I agree with professor. The entire trip out there this spring has all been adults so far, with not many juvies. We were in the NE corner of SoDak when that storm came through last week, and I think it trapped the birds south and what was north of it kept going. Everyone I spoke with seemed to think the same thing, but be prepared to put some miles on either way.
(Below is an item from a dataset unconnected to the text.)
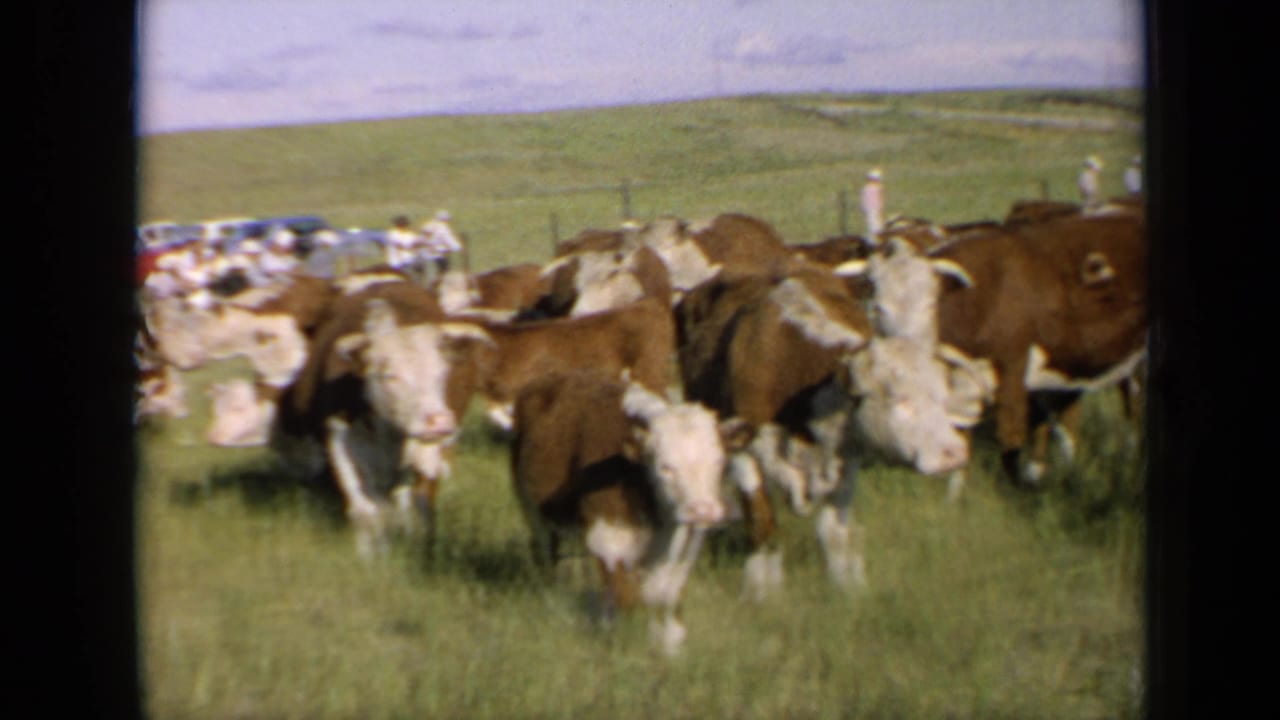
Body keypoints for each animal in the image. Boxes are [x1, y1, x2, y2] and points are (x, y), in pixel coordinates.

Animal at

Good luck out there.


----------



## duckp (Mar 13, 2008)

Hard to say.Despite snow and howling north winds geese have moved north since about 11AM today.Nothing massive,just pretty continuous.Low and fighting the wind but still trekking on.Some good shooting around if one didn't mind wind and wet snow.Supposed to warm up finally with 50s by this weekend.If that holds,I'd say NoDak.
I'm in the NE and while the snow is about over,strong north winds continue.We only got a couple inches and a fair amount melted.Cool tomorrow though.About 5,000 did stop at dark across the road though and there's a few more thousand in some sheet water on my place.Can you say'Good Morning'?


----------



## duckp (Mar 13, 2008)

ICeEm,
Forgot one thing.Ran to Ortonville yesterday and there were quite a few birds just NE of town.Quite a few just south of 12 between Ortonville and Milbank also.


----------



## drakespanker12 (Aug 28, 2006)

was out this evening did some pass shooting most flocks we came across were low flying and heading south, about 8-10 flocks of roughly 5k plus birds in each flock, this was down near the SE corner of nodak


----------



## bluebill25 (Mar 29, 2006)

I would go to the bottom of nd if I were going out this weekend


----------



## duckp (Mar 13, 2008)

Cool here in the NE this morning.Mid 20s,now in the afternoon its in the mid 30s.Few big flocks came south this morning,few went back this afternoon.Few have been here resting(this morning)and feeding(mid day).
Tomorrow the warm up begins and mid 50s by friday.
I'd get into Nodak a bit for sure by this weekend.


----------



## GreenMachine (Apr 2, 2008)

I would definitely rule out the Lamoure, Oakes, and Verona areas. It's like a desert with no sheet water to speak of. The ducks aren't even making a go of it.

We had much better luck over the March 29-30 weekend in the Cayuga area and points eastward from there. We were chasing adults, however, and the hunt was tough. Lots of belly crawling as the birds were not keen on decoy spreads AT ALL.


----------